We examined the potential role of the transcription factor NF-kB in regulation of HDAC expression as previous studies in pancreatic cancer have shown a positive association of HDAC-1, -2, and -3 expression with high levels of activated NF-kB and a poor prognosis.16 Previously, we showed that activation of NF-kB was associated with resistance of melanoma to the BRAF inhibitor vemurafenib.27 Our studies support a possible role for regulation by NF-kB, in that HDAC-1 and -8 were correlated with expression of NF-kB. These results appeared clinically significant in that nuclear NF-kB was associated with a shorter duration from the development of primary melanoma to the development of stage IV metastases and to death. However, NF-kB levels were unrelated to BRAF and NRAS mutation status.
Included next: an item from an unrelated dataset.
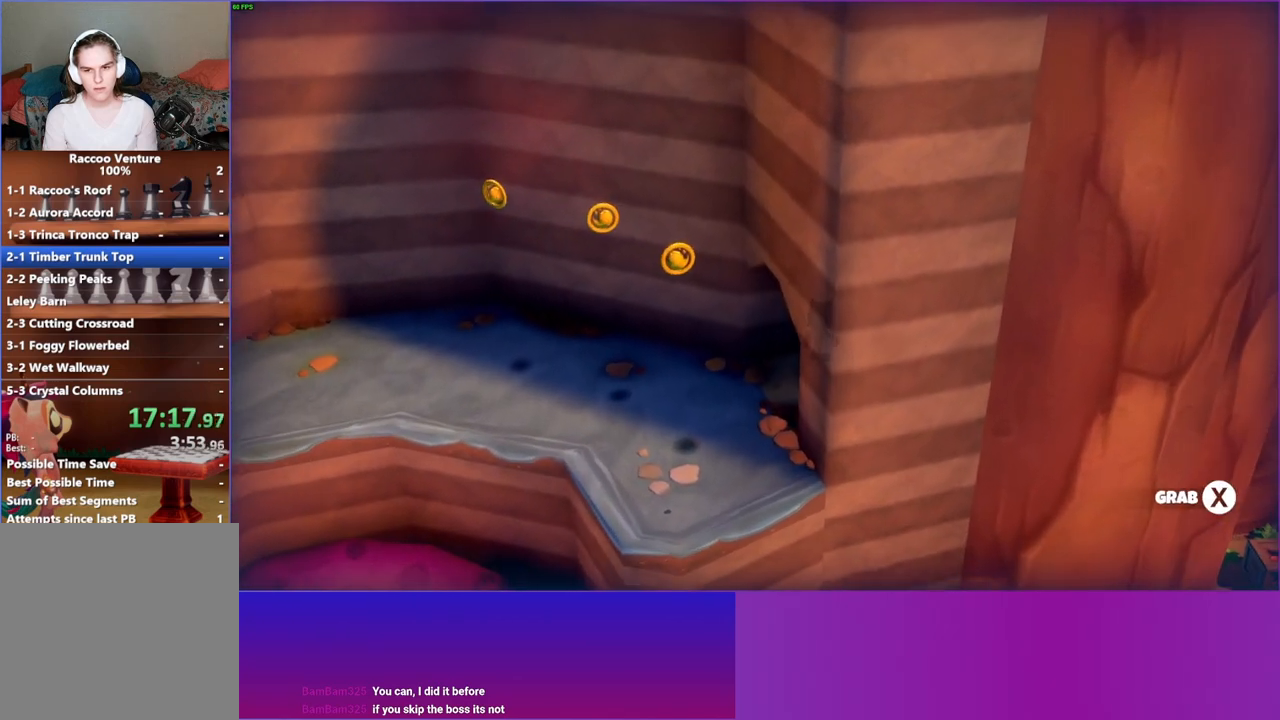
{"buttons": [], "left_stick": "right", "right_stick": "center", "events": [[50, "left_stick", "center"], [117, "X", "up"], [233, "left_stick", "down-right"], [367, "left_stick", "right"]]}
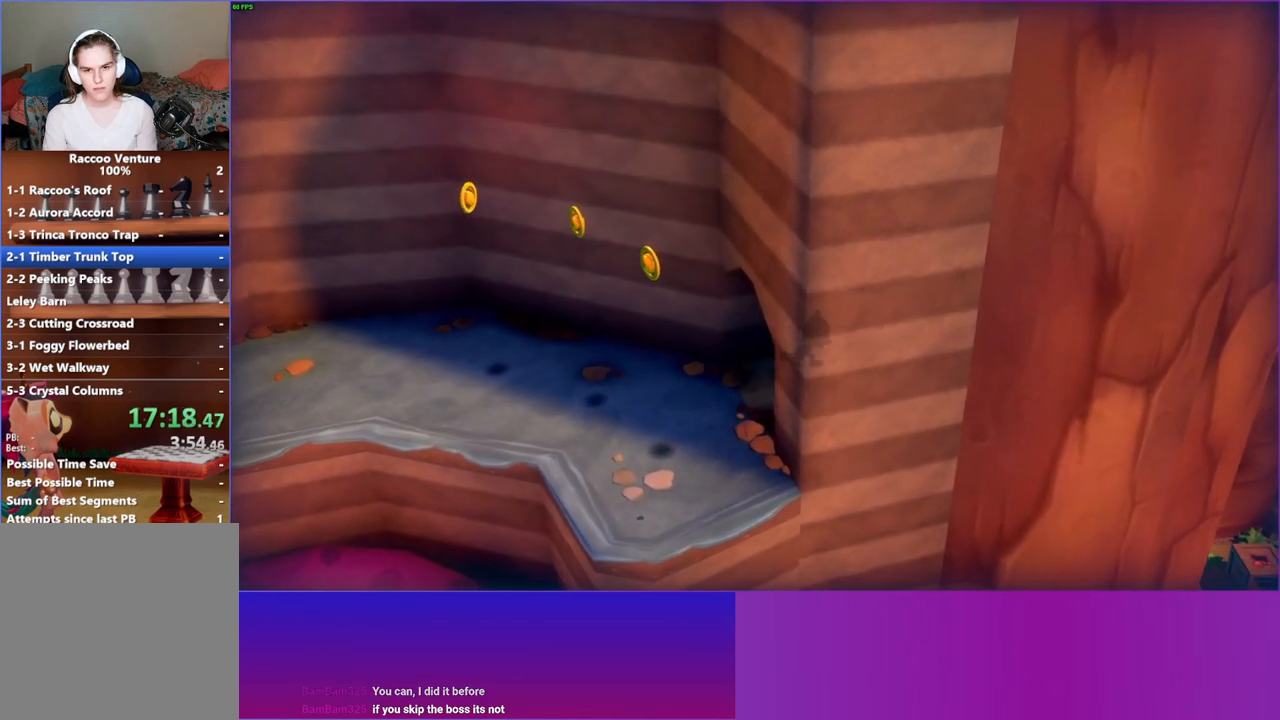
{"buttons": [], "left_stick": "left", "right_stick": "center", "events": [[317, "left_stick", "left"]]}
This is contrary to previous studies that show increased NFkb pathway activity associates with mutations to the BRAF,28 NRAS29 in cell lines, and PI3K genes in a small cohort of human melanoma tissue samples.30 The lack of correlation between BRAF/NRAS mutation status with NFκb expression in the current study may reflect the fact that both NRAS and BRAF mutations result in MAPK activation, thereby having a similar signaling outcome and that multiple non-MAPK signaling pathways may also induce HDAC and NFκb activation.30, 31

In conclusion, these IHC studies found that HDAC expression is elevated in metastatic melanoma but only HDAC8 associated with BRAF or NRAS mutation status. Interestingly, the levels of cytoplasmic HDAC8 are associated with increased survival from onset of stage IV metastatic melanoma. These findings suggest that HDAC8 may not function as a classical class 1 HDAC and that its cytoplasmic functions may play an important role in melanoma biology. Further studies will seek to determine the possible cytoplasmic functions of HDAC8 and whether inhibition of HDAC8 is a possible therapeutic target.